## THE PROBLEM
Drop the pictures and restate the rest of the listing word for word.

## DATA SEGMENT
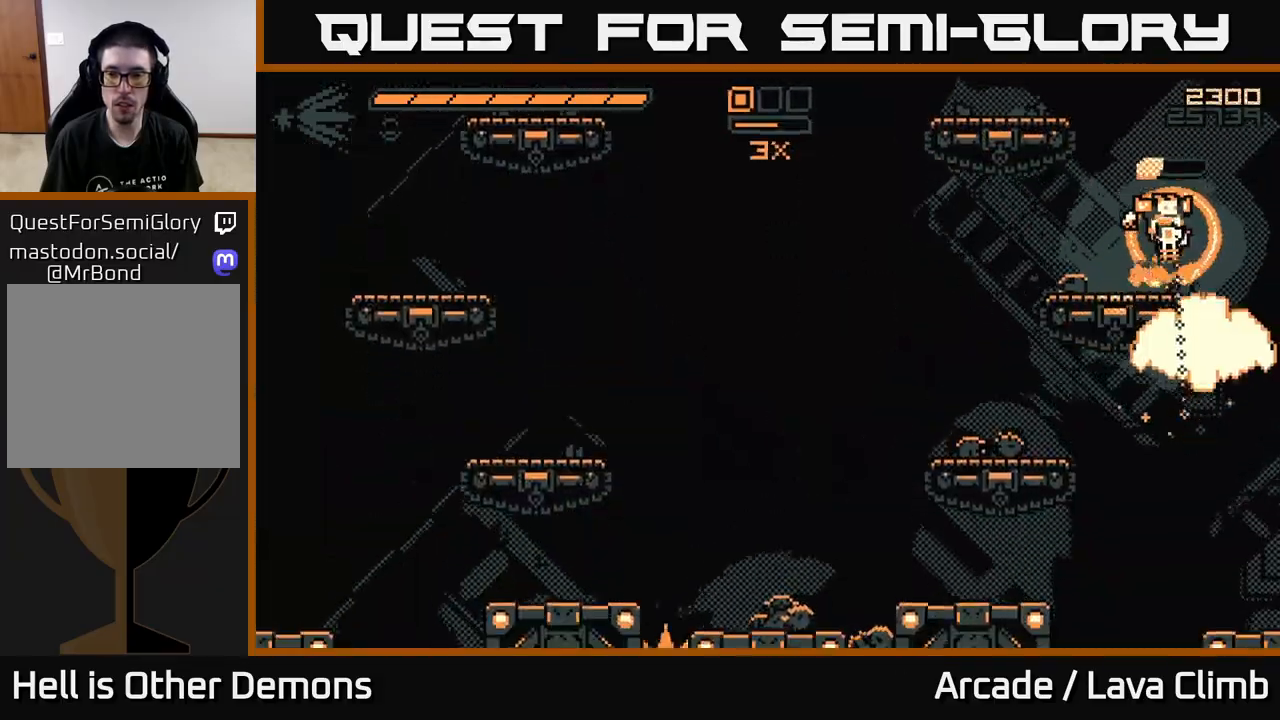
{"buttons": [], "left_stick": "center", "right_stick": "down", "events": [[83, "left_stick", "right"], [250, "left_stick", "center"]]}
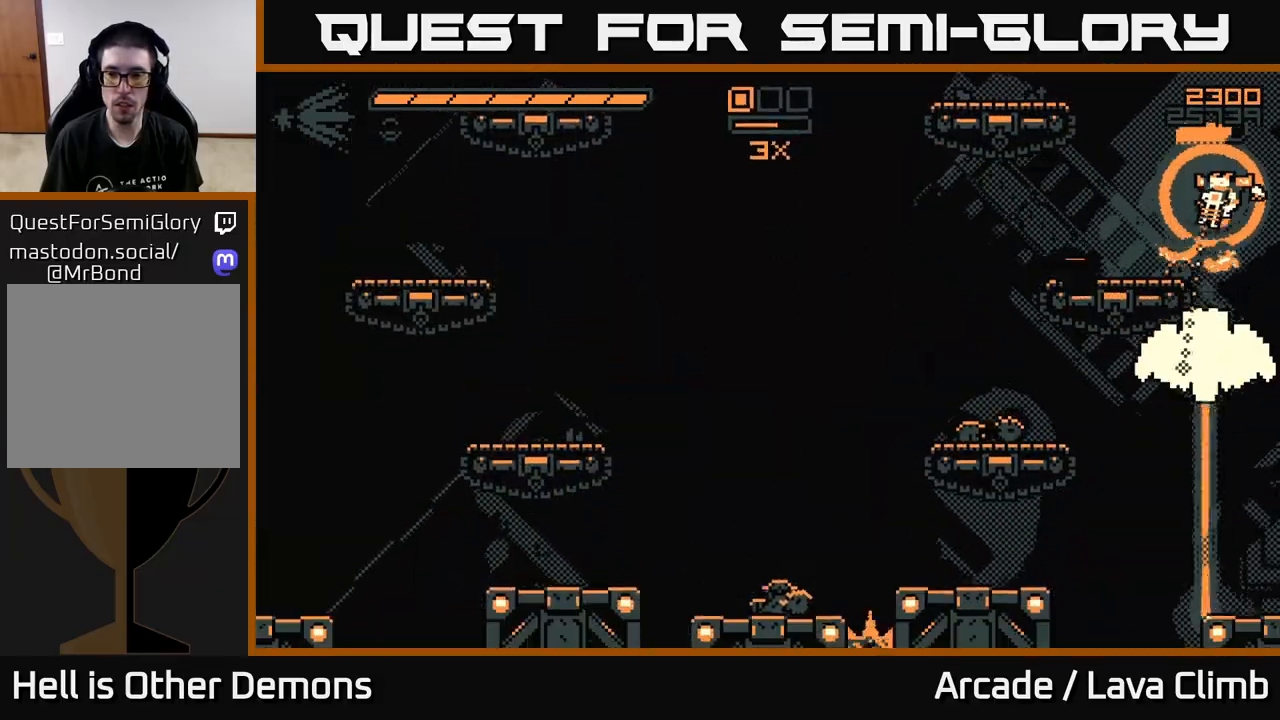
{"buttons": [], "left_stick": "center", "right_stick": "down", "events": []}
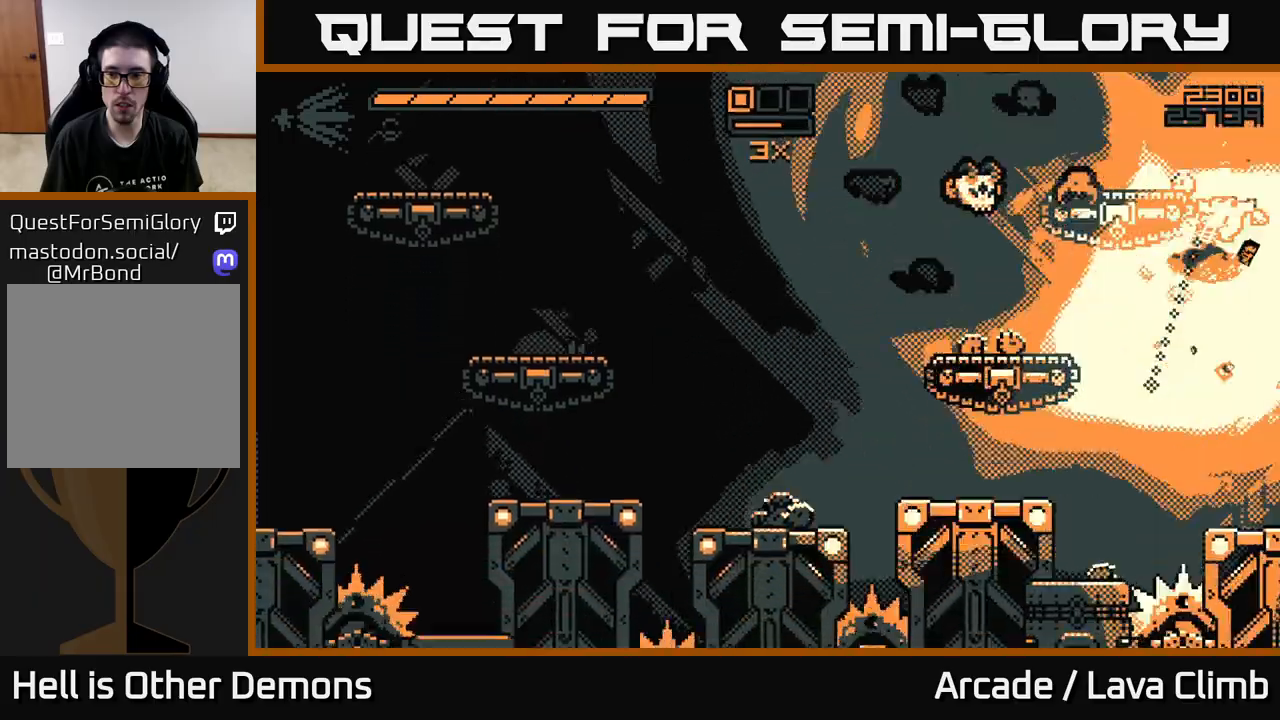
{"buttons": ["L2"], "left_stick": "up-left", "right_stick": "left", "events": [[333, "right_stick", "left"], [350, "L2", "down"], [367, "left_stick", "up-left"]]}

## EXERCISE RESPONSE
{"buttons": [], "left_stick": "center", "right_stick": "down", "events": [[83, "left_stick", "right"], [250, "left_stick", "center"]]}
{"buttons": [], "left_stick": "center", "right_stick": "down", "events": []}
{"buttons": ["L2"], "left_stick": "up-left", "right_stick": "left", "events": [[333, "right_stick", "left"], [350, "L2", "down"], [367, "left_stick", "up-left"]]}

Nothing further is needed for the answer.